Jim Callis on Trey Mancini’s top 30 omission

It was an article that stirred up some fans around Birdland. It was an article that also stirred up some of those that work in Birdland, including Orioles executive vice president of baseball operations Dan Duquette and MASN broadcaster Jim Palmer.

MLBPipeline.com analyst Jim Callis recently ranked the top 30 current rookies in terms of their future potential and who would have the best long-term career. Players were not selected for their Rookie of the Year potential for 2017, but rather future potential. Callis left the Orioles’ Trey Mancini off a list where he ranked 30 players. Yes, it does seem like Mancini could make at least the top 30.

Click here to check out the top 30. It is headed up by Boston’s Andrew Benintendi, who trails Mancini in batting average, homers and OPS.

Trey-Mancini-at-bat-orange-sidebar.jpgAny O’s fan could tell you how special a year Mancini has had. Through Thursday’s games, among qualifying American League rookies, Mancini ranked second in batting average (.293), second in slugging percentage (.498), and third in home runs (24), on-base percentage (.338), and RBIs (78). He is expected to be one of the top finishers in the vote for American League Rookie of the Year.

Duquette said he didn’t understand how Mancini didn’t make the top 30.

“I can understand where people didn’t give him credit as an eighth-round draft pick and he didn’t receive a big bonus to sign,” Duquette said. “But he’s been a productive hitter every step of the way in the minors. He won the Eastern League batting title. And this year he is the second-highest rated rookie in the AL based on Wins Above Replacement.

“And what people need to realize is that he is also a pretty good outfielder. He’s a positive on defense in the outfield. He’s not a first baseman playing outfield and barely holding his own. He’s a positive in the outfield based on defensive metrics.

“I think give credit where credit is due. Not sure why people don’t want to recognize him. He’s a good player, a good teammate, an intelligent hitter and a dependable outfielder. He’s an asset in the community for the Orioles organization. What is not to like about Trey Mancini?”

Duquette would not get much argument from Orioles fans on this no doubt. But Callis had his reasons for omitting Mancini and explained them to me during a phone conversation yesterday.

“If we are talking long-term career value, he would be the oldest guy on that list,” Callis said. “I like Trey Mancini and I’ll admit he’s better than I thought he was coming out of the draft.

“But I worry he doesn’t walk much. His strikeout-to-walk ratio is pretty high and I wonder if big league pitchers are going to solve him a little bit more going forward and I don’t think he offers a whole lot of other value. I don’t think he’s a very good defender and he’s probably more of a first baseman, which limits his defensive value. I would take every hitter on that list over him pretty easily.

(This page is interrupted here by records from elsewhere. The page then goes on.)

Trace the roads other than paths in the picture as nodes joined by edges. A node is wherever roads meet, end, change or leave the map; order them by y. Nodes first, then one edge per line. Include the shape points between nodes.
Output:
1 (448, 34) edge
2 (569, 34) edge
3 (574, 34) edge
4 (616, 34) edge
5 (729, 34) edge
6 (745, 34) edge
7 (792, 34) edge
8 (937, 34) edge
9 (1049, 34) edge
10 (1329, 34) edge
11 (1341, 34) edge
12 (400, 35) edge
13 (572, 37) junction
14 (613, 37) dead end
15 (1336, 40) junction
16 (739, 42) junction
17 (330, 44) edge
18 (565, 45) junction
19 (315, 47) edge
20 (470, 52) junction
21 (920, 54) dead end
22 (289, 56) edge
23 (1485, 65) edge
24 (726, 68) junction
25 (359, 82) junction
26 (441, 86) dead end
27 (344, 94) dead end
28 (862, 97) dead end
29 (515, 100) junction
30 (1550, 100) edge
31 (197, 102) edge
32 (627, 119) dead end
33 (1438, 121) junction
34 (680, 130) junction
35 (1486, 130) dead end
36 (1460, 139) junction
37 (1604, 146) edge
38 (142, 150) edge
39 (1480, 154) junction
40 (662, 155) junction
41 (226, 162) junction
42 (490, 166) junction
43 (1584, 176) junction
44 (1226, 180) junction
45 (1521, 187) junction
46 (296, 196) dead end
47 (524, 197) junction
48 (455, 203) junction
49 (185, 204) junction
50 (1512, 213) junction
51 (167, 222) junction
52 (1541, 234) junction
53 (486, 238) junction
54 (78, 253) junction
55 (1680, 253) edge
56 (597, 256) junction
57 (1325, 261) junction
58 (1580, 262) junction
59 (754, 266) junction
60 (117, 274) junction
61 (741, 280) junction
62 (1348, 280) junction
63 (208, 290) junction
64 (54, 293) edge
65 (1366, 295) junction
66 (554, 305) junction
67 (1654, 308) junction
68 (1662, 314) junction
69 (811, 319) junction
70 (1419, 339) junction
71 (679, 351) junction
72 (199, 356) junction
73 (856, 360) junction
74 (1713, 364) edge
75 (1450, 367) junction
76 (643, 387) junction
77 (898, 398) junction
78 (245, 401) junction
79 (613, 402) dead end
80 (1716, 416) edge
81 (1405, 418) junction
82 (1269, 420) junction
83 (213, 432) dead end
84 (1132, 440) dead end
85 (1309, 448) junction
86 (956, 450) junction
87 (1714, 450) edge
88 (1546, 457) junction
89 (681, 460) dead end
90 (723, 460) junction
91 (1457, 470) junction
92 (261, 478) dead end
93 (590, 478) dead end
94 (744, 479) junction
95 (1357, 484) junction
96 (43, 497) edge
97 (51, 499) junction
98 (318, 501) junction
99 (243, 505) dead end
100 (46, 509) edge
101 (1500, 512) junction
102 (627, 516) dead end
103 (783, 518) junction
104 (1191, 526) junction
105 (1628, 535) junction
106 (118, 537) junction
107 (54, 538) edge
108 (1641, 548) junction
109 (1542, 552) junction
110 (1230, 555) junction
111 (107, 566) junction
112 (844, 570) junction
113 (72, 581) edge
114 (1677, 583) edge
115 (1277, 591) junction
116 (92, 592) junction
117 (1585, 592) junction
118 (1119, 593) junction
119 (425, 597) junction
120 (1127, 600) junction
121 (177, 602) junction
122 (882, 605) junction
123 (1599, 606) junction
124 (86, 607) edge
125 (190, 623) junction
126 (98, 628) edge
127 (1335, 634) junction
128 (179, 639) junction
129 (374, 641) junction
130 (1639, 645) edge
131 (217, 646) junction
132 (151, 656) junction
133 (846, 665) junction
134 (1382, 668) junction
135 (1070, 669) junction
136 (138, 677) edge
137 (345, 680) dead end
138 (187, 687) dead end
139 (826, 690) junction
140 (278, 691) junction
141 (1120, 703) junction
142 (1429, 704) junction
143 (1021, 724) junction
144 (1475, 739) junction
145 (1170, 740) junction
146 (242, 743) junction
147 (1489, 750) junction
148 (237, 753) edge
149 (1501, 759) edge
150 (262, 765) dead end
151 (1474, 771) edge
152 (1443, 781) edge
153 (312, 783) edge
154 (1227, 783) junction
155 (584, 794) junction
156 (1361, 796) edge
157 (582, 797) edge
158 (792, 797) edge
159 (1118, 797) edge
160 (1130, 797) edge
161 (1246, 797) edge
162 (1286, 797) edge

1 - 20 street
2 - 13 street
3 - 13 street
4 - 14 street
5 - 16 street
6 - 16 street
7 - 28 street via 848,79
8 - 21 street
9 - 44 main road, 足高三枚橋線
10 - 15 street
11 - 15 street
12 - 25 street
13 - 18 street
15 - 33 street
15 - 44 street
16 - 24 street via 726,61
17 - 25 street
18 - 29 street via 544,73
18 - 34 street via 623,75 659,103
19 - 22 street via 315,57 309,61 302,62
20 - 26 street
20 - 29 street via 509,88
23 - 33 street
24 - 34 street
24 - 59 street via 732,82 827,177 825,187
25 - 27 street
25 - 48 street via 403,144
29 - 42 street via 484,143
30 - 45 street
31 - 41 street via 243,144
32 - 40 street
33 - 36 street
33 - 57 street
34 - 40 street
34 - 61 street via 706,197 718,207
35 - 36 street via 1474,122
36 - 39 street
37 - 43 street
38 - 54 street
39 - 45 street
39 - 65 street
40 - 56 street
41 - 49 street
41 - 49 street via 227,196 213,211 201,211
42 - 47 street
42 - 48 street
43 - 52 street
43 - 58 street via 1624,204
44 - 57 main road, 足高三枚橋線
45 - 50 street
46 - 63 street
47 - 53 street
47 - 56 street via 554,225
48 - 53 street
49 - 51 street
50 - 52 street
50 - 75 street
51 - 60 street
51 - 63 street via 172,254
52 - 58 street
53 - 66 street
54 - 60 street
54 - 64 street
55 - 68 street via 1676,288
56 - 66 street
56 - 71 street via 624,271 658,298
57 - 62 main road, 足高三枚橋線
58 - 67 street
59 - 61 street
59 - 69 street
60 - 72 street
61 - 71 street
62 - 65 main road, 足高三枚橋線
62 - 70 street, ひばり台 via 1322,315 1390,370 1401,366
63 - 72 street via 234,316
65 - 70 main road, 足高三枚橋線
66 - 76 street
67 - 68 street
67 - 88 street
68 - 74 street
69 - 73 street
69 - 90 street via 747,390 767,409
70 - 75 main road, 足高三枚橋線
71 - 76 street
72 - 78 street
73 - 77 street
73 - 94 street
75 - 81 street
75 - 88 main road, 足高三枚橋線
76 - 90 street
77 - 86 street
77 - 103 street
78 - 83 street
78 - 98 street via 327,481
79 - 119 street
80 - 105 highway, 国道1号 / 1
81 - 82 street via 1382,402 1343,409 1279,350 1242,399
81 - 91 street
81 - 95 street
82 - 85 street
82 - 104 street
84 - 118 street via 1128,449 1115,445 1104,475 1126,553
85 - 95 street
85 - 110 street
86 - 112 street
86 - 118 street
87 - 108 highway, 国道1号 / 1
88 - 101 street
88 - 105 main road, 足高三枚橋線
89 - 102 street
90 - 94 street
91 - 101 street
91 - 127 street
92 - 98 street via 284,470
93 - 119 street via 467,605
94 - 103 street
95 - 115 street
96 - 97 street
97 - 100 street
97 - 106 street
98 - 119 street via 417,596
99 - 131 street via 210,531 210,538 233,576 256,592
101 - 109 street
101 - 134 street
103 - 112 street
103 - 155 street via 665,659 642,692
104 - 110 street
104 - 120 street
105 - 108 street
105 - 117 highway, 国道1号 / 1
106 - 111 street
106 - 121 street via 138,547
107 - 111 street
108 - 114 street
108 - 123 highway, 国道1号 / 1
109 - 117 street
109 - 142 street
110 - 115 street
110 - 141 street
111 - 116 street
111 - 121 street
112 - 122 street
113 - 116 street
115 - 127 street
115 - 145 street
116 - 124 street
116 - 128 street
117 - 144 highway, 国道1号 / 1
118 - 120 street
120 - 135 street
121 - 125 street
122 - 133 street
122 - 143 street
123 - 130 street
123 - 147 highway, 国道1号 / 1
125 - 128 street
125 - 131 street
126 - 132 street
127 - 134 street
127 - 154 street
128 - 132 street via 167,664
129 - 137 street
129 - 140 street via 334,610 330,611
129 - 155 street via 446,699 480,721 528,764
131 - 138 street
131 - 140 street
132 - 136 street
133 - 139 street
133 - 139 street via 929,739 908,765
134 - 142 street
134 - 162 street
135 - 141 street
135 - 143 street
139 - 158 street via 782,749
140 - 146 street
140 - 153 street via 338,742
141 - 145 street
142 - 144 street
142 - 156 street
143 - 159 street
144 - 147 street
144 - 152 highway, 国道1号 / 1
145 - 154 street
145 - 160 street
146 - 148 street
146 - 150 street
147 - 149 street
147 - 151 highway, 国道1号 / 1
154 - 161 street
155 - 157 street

“I was surprised I got repeated Jim Palmer tweets showing up in my timeline. He was pretty outraged. Maybe some people don’t realize what the list of the article was. I wasn’t saying he wasn’t among the top 30 rookies this year. We are talking long-term value and the only player 25 on that list was Aaron Judge. Everyone else was 22, 23 and some were younger. Right now, I’m not buying he is much of an asset in left field.

“When you rank someone, people take it personally like you hate a player. That is not the case. I talked to Trey at the rookie development program in January. I heard from Trey’s agent and I explained this to him and he bought my explanation.”

My own take would be that Mancini has a few things in his favor in discussing his long-term potential. And his ability to show power to all fields - especially right and right-center - and hit the ball line to line would be near the top of that list. Mancini’s walk rate is indeed just 5.6 percent and that is well below league average of 8.5 percent. But it is not like he is a free swinger and chases a lot of pitches. He has become a solid defender quickly in the outfield and has made impactful plays. He is no liability out there.

Plus, Mancini’s power is not a product of Camden Yards. His slugging percentage is .470 at home and .525 on the road. Most Orioles slug better at home (some considerably better) and that might be one of a few reasons the club is so much better at Oriole Park. But Mancini has shown he can hit to all fields and in all parks.

Does he have the long-term potential to be a good hitter and player? To me, that is an easy yes. But we won’t have that answer for a few years. For now, fans in Birdland and those that work in the Warehouse are big believers in Mancini, in both the present and future. But that is not true everywhere.